Historical population
| Census | Pop. | Note | %± |
| 1880 | 156 |  | — |
| 1890 | 407 |  | 160.9% |
| 1900 | 559 |  | 37.3% |
| 1910 | 671 |  | 20.0% |
| 1920 | 677 |  | 0.9% |
| 1930 | 644 |  | −4.9% |
| 1940 | 716 |  | 11.2% |
| 1950 | 792 |  | 10.6% |
| 1960 | 789 |  | −0.4% |
| 1970 | 870 |  | 10.3% |
| 1980 | 1,021 |  | 17.4% |
| 1990 | 1,140 |  | 11.7% |
| 2000 | 1,146 |  | 0.5% |
| 2010 | 1,217 |  | 6.2% |
| 2020 | 1,192 |  | −2.1% |
U.S. Decennial Census

===2010 census===
As of the census of 2010, there were 1,217 people, 538 households, and 321 families living in the village. The population density was 1040.2 PD/sqmi. There were 566 housing units at an average density of 483.8 /sqmi. The racial makeup of the village was 97.5% White, 0.2% African American, 0.1% Native American, 0.8% Asian, 0.6% from other races, and 0.9% from two or more races. Hispanic or Latino of any race were 2.0% of the population.

There were 538 households, of which 32.2% had children under the age of 18 living with them, 46.3% were married couples living together, 8.7% had a female householder with no husband present, 4.6% had a male householder with no wife present, and 40.3% were non-families. 33.1% of all households were made up of individuals, and 11.8% had someone living alone who was 65 years of age or older. The average household size was 2.26 and the average family size was 2.91.

The median age in the village was 39.2 years. 24.8% of residents were under the age of 18; 6.7% were between the ages of 18 and 24; 26.6% were from 25 to 44; 28.5% were from 45 to 64; and 13.4% were 65 years of age or older. The gender makeup of the village was 48.0% male and 52.0% female.

===2000 census===
As of the census of 2000, there were 1,146 people, 498 households, and 310 families living in the village. The population density was 983.7 people per square mile (381.4/km^{2}). There were 517 housing units at an average density of 443.8/sq mi (172.1/km^{2}). The racial makeup of the village was 98.52% White, 0.09% African American, 0.17% Native American, 0.09% Asian, 0.52% from other races, and 0.61% from two or more races. Hispanic or Latino of any race were 1.05% of the population.

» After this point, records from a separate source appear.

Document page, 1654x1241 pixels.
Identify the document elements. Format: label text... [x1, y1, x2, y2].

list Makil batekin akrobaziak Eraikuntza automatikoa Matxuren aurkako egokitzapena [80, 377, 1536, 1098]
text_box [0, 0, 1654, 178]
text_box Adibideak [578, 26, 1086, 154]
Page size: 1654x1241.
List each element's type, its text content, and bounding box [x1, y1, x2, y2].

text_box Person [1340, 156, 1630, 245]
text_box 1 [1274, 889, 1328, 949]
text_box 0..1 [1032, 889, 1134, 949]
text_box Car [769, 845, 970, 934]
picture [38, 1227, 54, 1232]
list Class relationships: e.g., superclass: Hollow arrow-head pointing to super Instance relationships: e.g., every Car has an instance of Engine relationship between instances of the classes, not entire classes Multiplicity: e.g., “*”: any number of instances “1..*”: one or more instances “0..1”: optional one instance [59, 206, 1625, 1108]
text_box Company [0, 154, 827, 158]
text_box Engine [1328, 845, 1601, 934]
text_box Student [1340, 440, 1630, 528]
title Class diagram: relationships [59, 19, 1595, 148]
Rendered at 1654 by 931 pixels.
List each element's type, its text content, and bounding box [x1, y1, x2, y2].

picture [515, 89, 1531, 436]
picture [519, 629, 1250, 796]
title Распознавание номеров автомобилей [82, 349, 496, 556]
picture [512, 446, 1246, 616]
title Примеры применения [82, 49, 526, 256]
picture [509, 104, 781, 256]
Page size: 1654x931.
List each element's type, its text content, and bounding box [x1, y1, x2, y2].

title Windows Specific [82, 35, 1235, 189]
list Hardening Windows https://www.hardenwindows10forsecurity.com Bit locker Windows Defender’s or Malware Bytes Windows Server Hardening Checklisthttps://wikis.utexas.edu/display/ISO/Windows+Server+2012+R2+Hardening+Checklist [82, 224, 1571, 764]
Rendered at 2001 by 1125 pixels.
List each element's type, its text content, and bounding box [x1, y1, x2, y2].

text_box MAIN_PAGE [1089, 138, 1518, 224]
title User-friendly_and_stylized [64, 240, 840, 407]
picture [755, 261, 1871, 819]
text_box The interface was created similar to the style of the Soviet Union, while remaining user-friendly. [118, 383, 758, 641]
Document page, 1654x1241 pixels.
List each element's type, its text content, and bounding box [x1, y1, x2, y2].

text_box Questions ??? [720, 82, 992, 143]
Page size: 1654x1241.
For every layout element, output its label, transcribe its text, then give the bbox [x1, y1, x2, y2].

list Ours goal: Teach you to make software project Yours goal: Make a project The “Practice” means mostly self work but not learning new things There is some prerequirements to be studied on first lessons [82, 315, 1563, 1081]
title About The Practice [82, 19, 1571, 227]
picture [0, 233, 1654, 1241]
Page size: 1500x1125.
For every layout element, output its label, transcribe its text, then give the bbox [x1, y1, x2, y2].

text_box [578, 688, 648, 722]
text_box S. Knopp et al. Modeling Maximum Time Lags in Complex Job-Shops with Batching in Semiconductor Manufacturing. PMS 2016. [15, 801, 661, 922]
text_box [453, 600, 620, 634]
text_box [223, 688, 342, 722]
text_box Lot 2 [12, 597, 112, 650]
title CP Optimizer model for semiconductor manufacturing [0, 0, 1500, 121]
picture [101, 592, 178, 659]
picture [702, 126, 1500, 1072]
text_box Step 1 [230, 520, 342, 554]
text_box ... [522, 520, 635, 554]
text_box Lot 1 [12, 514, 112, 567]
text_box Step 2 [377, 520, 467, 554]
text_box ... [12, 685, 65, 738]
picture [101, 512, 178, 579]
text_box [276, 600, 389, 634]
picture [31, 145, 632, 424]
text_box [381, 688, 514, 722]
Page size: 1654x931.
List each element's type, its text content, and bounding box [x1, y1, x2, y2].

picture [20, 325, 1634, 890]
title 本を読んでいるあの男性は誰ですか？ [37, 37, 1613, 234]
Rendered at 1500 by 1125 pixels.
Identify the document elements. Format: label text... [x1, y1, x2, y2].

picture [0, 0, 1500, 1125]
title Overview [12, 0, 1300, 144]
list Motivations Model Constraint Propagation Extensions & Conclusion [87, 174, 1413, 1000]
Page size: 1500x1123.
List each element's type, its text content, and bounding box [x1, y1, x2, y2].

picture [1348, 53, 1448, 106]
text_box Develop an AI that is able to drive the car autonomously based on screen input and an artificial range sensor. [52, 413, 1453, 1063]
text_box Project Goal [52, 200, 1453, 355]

There were 498 households, out of which 28.7% had children under the age of 18 living with them, 53.2% were married couples living together, 6.0% had a female householder with no husband present, and 37.6% were non-families. 32.9% of all households were made up of individuals, and 15.1% had someone living alone who was 65 years of age or older. The average household size was 2.30 and the average family size was 2.95.

In the village, the population was spread out, with 24.3% under the age of 18, 7.6% from 18 to 24, 28.1% from 25 to 44, 24.6% from 45 to 64, and 15.4% who were 65 years of age or older. The median age was 39 years. For every 100 females, there were 96.9 males. For every 100 females age 18 and over, there were 93.1 males.

The median income for a household in the village was $44,087, and the median income for a family was $54,464. Males had a median income of $35,921 versus $22,688 for females. The per capita income for the village was $21,772. About 2.7% of families and 5.8% of the population were below the poverty line, including 8.3% of those under age 18 and 6.7% of those age 65 or over.

==Media==
The Post Messenger Recorder is the area's weekly newspaper.

==Notable people==
- Orrin Bacon, legislator and miller
- Eugene Clark, legislator
- Ray H. Schoonover, legislator and businessman
- Christ M. Stauffer, legislator.

==Education==
Monticello High School is the area's high school.